After leaked emails in the Sony hack showed unequal pay between male and female actors, Charlize Theron insisted she get the same pay as her male co-star Chris Hemsworth for “The Huntsman.”
She succeeded, netting a $10 million increase that puts her on par with Hemsworth.
The hacked emails unearthed significant pay gaps between male and female stars. For their work in the movie “American Hustle,” male actors Christian Bale, Bradley Cooper, Jeremy Renner, and the director David O. Russell all got 9 percent of back-end profits, while Amy Adams and Jennifer Lawrence, the movie’s two female leads, were each getting 7 percent. (Lawrence was originally going to get 5 percent but her pay had been raised.) At the time, Adams had been nominated for four Academy Awards, more than Renner and Cooper combined, and Lawrence had won one while also starring in the smash hit The Hunger Games.
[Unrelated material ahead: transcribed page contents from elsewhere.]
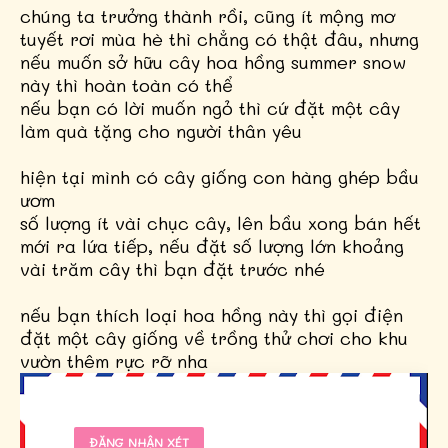
chúng ta trưởng thành rồi, cũng ít mộng mơ
tuyết rơi mùa hè thì chẳng có thật đâu, nhưng
nếu muốn sở hữu cây hoa hồng summer snow
này thì hoàn toàn có thể
nếu bạn có lời muốn ngỏ thì cứ đặt một cây
làm quà tặng cho người thân yêu
hiện tại mình có cây giống con hàng ghép bầu
ươm
số lượng ít vài chục cây, lên bầu xong bán hết
mới ra lứa tiếp, nếu đặt số lượng lớn khoảng
vài trăm cây thì bạn đặt trước nhé
nếu bạn thích loại hoa hồng này thì gọi điện
đặt một cây giống về trồng thử chơi cho khu
vườn thêm rực rỡ nha
ĐĂNG NHẬN XÉT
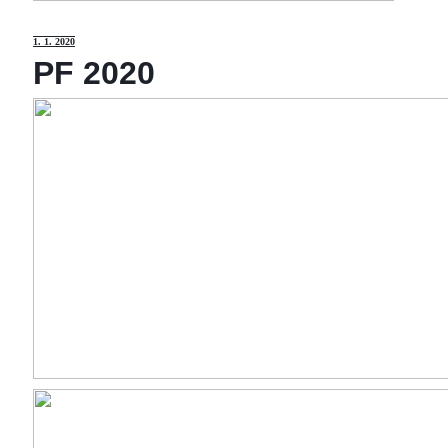
1
. 1. 2020
PF 2020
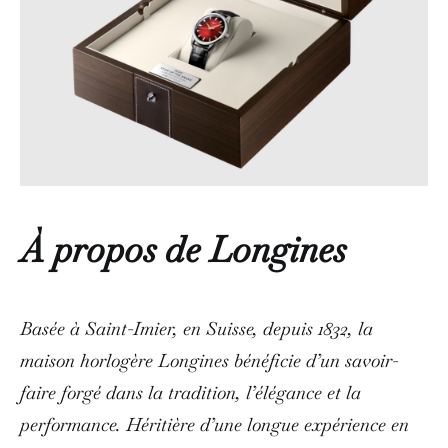
À propos de Longines
Basée à Saint-Imier, en Suisse, depuis 1832, la
maison horlogère Longines bénéficie d’un savoir-
faire forgé dans la tradition, l’élégance et la
performance. Héritière d’une longue expérience en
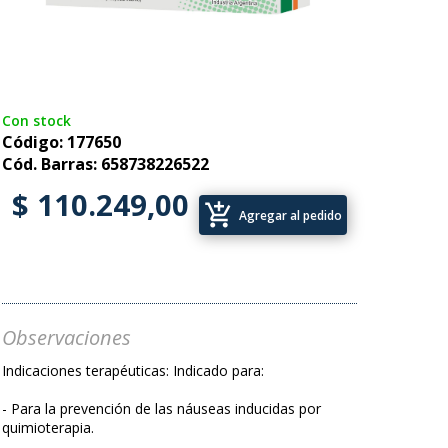
Con stock
Código: 177650
Cód. Barras: 658738226522
$ 110.249,00
add_shopping_cart
Agregar al pedido
Observaciones
Indicaciones terapéuticas: Indicado para:
- Para la prevención de las náuseas inducidas por
quimioterapia.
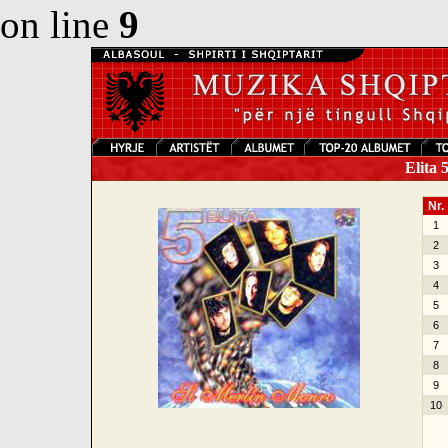
on line
9
Elita 
Nr.
1
2
3
4
5
6
7
8
9
10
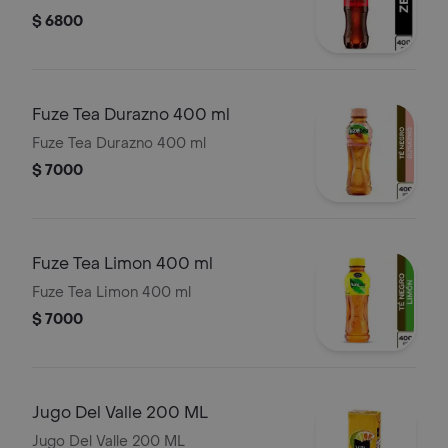
$ 6800
Fuze Tea Durazno 400 ml
Fuze Tea Durazno 400 ml
$ 7000
Fuze Tea Limon 400 ml
Fuze Tea Limon 400 ml
$ 7000
Jugo Del Valle 200 ML
Jugo Del Valle 200 ML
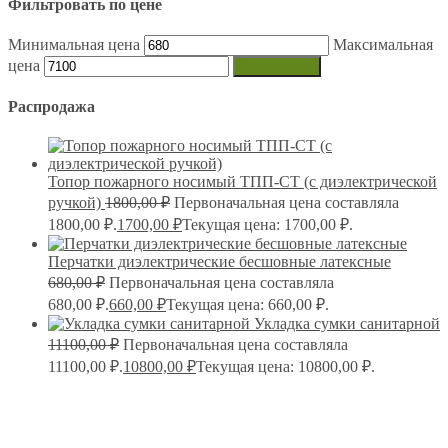
Фильтровать по цене
Минимальная цена
Максимальная
цена
Фильтрация
Распродажа
Топор пожарного носимый ТПП-СТ (с диэлектрической
ручкой)
1800,00
₽
Первоначальная цена составляла
1800,00 ₽.
1700,00
₽
Текущая цена: 1700,00 ₽.
Перчатки диэлектрические бесшовные латексные
680,00
₽
Первоначальная цена составляла
680,00 ₽.
660,00
₽
Текущая цена: 660,00 ₽.
Укладка сумки санитарной
11100,00
₽
Первоначальная цена составляла
11100,00 ₽.
10800,00
₽
Текущая цена: 10800,00 ₽.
Perhaps worse, in the email exchange Sony Pictures Chairman Amy Pascal responded to the critique that the pay was unequal: “there is truth there.”
A pay gap was even revealed between staff at the studios themselves. Among 6,000 employees at Sony, just one of the 17 who made $1 million or more was a woman. And while Michael De Luca and Hannah Minghella have the same job as co-presidents of production at Columbia Pictures, De Luca makes nearly $1 million more.
The transparency around pay structures could lead to even more women taking action to close any gender pay gaps and Hollywood taking action on its own. One source told Page Six, “One knock-on effect from the Sony hacking scandal is that there will be more sensitivity about equal pay for actresses and hiring practices at movie studios.”
But it also reveals some truths that apply to all working women. There is a gender wage gap in nearly every kind of job, from high paying to low paying, and every industry. That gap doesn’t disappear even when taking into account career experience, which includes any breaks taken to raise children.
But the gap does close when pay structures are transparent. Among unionized workers, the overall 22 percent gender wage gap shrinks to just 9.4 percent and is on the decline. And the gap for federal workers is 13 percent, also on the decline. Both groups usually work in environments where pay structures are made public and they are able to openly discuss their wages with coworkers — just 18 percent of women and 11 percent of men in the public sector say they are banned or discouraged from talking about compensation, compared to about 60 percent of those in the private sector.
That’s why lawmakers have taken steps to end salary secrecy as a way to close the gender wage gap. Last year, President Obama announced an executive order that would end the practice for federal contractors, impacting 22 percent of the workforce. Democrats in Congress have also repeatedly introduced the Paycheck Fairness Act, which would ban salary secrecy for the entire workforce, but Republicans have unanimously blocked it.